This research presents new designs and materials for neural recording and stimulation technology. Greater electrode density is enabling neuroscientists to study larger neuronal populations, but even higher signal stability and electrode density are needed. Addressing these issues is critically important for neuroprostheses in the treatment of spinal cord injury, ALS, or limb loss. Stimulating electrodes have already improved quality of life for those with Parkinson’s and dystonia and this technology has many new indications on the horizon. Smaller stimulating electrodes with reduced glial encapsulation would reduce the power requirements of these applications. I will discuss how our research impacts neurotechnology by enabling reduced glial encapsulation, greater design options, and improved electrical insulation.

Our first study introduced a novel neural probe with reduced chronic cellular encapsulation. We hypothesized that if a structural feature size is smaller than a reactive cell body (<7 μm), the resulting encapsulation would be mitigated by the prevention of cellular spreading. We investigated this relationship between size and tissue reactivity using a microfabricated parylene structure. Probes were implanted in the rat neocortex for four weeks followed by histological analysis. We found the non-neuronal density around the sub-cellular feature was less than half of that around the probe shank.

The objective of our second study was to identify a parylene process that would enable long-term bioelectrical insulation. We contrasted parylene-C with an alternative parylene material using electrical and mechanical tests. We present a reactive parylene (complementary layers of PPX-CHO and PPX-CH2NH2) that can be used in conjunction with parylene-C but has improved electrical insulation and wet metal adhesion.

In our third study, a new parylene-based microfabrication process is presented for neural recording, stimulation, and drug delivery applications.

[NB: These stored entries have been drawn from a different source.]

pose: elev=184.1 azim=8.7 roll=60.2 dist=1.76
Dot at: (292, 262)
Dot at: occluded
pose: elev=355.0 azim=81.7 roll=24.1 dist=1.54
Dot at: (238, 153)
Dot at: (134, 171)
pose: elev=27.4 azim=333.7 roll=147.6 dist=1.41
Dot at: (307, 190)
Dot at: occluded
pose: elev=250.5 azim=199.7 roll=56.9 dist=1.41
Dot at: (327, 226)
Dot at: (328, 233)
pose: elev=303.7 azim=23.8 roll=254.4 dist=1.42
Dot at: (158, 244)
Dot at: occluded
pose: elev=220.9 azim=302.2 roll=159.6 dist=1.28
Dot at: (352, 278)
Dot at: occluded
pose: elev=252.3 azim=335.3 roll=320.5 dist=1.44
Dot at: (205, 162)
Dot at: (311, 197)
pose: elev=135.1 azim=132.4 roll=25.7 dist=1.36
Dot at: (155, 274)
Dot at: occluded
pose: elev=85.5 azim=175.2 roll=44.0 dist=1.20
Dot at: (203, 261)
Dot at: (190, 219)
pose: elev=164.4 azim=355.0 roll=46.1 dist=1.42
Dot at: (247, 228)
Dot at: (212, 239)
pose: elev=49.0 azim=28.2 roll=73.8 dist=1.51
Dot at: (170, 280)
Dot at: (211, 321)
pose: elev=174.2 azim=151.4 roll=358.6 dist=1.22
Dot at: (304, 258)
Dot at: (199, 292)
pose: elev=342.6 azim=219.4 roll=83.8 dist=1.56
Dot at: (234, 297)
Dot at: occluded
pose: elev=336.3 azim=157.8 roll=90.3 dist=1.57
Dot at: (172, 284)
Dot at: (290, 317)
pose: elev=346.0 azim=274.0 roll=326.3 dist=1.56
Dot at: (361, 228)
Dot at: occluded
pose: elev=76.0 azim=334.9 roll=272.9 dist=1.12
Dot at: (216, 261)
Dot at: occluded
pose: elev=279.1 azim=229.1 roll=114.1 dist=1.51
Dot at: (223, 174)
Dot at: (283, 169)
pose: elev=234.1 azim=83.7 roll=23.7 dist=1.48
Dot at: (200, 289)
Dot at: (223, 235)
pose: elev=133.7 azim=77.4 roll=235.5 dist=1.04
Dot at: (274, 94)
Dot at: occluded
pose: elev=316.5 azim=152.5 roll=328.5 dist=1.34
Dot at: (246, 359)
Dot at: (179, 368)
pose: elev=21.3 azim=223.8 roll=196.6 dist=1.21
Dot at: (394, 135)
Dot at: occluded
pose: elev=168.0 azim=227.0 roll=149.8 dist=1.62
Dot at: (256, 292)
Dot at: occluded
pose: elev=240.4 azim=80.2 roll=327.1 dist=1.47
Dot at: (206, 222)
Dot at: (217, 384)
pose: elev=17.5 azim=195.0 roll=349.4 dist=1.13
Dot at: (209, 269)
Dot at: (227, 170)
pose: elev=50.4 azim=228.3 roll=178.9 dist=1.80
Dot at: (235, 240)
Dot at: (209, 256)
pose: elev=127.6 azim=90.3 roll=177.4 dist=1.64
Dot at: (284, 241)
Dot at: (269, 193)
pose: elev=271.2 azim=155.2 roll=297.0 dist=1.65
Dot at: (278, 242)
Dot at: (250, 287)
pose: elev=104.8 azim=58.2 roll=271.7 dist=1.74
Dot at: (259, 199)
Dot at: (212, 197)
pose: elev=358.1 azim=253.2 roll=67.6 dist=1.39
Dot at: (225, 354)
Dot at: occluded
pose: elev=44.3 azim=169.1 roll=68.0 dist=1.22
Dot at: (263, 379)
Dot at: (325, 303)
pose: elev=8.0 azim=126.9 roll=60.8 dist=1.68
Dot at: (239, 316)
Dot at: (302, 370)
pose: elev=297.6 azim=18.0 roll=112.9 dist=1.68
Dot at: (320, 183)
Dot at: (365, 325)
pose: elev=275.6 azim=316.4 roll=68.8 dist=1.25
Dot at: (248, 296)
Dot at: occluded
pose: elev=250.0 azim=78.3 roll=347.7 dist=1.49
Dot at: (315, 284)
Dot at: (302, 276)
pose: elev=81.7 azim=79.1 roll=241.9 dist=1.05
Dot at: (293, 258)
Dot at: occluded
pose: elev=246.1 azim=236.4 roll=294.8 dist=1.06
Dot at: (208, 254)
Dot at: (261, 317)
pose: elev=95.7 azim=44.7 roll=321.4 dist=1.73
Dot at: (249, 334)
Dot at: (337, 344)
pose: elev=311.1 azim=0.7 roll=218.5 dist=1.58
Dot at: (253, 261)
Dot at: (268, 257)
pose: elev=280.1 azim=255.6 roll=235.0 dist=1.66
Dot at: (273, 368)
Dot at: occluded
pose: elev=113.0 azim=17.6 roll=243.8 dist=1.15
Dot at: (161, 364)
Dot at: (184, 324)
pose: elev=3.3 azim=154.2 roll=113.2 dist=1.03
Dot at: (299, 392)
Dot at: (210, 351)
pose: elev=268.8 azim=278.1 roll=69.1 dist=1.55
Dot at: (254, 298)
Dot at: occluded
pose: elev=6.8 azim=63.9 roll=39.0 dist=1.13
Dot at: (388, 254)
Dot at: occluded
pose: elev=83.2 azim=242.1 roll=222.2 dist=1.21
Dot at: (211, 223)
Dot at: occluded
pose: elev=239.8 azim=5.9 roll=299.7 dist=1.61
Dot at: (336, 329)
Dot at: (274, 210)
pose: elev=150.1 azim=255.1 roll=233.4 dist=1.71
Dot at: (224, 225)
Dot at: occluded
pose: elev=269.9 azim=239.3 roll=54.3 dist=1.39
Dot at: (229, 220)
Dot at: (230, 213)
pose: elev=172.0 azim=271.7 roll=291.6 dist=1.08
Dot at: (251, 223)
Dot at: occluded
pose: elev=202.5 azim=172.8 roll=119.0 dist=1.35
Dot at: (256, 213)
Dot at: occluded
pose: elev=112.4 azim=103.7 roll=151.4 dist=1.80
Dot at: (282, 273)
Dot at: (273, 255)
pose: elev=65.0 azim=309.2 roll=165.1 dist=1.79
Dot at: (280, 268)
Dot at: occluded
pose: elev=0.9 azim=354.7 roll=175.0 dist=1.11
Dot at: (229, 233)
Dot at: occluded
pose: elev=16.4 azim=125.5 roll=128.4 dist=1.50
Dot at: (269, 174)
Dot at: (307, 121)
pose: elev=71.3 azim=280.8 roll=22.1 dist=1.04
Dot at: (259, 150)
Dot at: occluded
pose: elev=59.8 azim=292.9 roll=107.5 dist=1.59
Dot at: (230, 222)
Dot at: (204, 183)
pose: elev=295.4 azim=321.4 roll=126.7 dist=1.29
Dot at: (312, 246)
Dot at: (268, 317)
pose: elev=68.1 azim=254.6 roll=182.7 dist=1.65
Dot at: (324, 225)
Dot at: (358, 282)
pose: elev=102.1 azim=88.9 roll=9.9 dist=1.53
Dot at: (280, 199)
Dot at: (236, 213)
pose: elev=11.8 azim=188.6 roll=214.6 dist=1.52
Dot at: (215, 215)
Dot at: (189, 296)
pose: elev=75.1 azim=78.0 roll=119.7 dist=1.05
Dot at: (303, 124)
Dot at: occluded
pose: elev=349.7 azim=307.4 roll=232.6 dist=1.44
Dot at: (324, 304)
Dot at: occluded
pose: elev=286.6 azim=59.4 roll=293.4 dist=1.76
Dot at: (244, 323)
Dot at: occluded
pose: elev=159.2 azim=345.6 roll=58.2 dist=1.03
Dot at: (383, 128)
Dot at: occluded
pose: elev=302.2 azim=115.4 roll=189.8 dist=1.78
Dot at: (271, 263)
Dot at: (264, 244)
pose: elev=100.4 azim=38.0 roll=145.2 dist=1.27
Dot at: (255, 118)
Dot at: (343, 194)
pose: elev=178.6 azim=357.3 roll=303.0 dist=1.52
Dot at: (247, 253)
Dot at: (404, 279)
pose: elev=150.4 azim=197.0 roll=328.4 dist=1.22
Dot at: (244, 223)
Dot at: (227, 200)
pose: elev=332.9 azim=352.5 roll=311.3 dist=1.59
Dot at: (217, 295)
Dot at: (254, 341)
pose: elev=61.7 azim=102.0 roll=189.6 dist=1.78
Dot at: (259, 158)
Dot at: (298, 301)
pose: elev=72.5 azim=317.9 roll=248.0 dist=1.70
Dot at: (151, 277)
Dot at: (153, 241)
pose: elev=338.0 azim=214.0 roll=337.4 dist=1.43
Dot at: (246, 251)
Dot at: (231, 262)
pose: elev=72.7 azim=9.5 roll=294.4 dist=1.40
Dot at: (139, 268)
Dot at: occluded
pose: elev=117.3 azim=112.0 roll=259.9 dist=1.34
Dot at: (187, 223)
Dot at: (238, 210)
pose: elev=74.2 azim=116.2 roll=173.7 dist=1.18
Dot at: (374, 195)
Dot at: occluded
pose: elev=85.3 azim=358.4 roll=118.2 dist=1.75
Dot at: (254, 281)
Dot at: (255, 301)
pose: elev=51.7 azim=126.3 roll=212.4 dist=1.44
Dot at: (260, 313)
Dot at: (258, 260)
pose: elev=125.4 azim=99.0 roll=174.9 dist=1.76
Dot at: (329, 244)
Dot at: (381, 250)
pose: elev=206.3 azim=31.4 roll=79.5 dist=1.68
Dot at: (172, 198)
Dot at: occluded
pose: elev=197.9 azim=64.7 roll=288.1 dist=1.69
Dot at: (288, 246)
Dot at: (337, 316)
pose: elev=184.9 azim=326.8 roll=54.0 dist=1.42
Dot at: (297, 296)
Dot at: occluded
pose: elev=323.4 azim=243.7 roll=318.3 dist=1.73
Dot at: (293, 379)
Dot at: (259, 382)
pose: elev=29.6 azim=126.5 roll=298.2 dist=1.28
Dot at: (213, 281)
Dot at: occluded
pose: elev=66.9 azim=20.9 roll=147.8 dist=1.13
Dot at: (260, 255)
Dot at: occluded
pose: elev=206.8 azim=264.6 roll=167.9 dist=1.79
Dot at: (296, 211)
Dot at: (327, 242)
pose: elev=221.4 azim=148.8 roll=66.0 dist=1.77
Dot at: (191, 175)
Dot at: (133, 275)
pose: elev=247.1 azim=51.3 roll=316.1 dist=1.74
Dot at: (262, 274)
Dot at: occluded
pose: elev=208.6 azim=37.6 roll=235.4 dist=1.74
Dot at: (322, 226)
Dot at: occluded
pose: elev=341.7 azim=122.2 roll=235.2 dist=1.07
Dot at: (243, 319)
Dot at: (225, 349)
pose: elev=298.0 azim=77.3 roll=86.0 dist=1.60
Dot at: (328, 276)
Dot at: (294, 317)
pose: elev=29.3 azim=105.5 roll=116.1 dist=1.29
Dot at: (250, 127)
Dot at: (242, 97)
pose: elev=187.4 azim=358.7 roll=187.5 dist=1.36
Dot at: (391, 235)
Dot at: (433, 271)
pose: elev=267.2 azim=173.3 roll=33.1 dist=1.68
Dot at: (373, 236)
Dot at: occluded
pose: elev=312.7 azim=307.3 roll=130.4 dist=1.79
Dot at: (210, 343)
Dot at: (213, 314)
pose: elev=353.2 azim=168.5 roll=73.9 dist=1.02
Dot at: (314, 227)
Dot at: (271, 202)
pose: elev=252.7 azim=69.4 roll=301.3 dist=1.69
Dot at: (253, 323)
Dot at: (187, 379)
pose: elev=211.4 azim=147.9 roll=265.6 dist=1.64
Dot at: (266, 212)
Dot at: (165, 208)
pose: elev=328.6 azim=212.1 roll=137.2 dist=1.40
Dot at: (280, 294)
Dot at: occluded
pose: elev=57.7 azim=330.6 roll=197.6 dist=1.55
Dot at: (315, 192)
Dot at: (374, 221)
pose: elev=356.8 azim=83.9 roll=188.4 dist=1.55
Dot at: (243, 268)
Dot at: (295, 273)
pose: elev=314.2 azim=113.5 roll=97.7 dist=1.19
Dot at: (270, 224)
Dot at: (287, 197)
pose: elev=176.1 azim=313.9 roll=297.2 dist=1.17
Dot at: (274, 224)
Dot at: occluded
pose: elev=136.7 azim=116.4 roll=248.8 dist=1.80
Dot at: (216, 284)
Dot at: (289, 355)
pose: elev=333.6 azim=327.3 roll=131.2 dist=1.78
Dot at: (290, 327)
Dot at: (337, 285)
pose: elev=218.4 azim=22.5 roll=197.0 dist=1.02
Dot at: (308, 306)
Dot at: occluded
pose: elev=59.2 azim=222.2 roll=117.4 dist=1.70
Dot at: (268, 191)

We introduce a large design space for electrode placement and structural flexibility with a six mask process. By using chemical mechanical planarization, electrodes may be created top-side, back-side, or on edge having three sides. Poly(3,4-ethylenedioxythiophene) (PEDOT) modified edge electrodes having an 85 µm2 footprint (smallest reported to date) resulted in an impedance of 200 kΩ at 1kHz. Edge electrodes successfully recorded single unit activity in acute animal studies.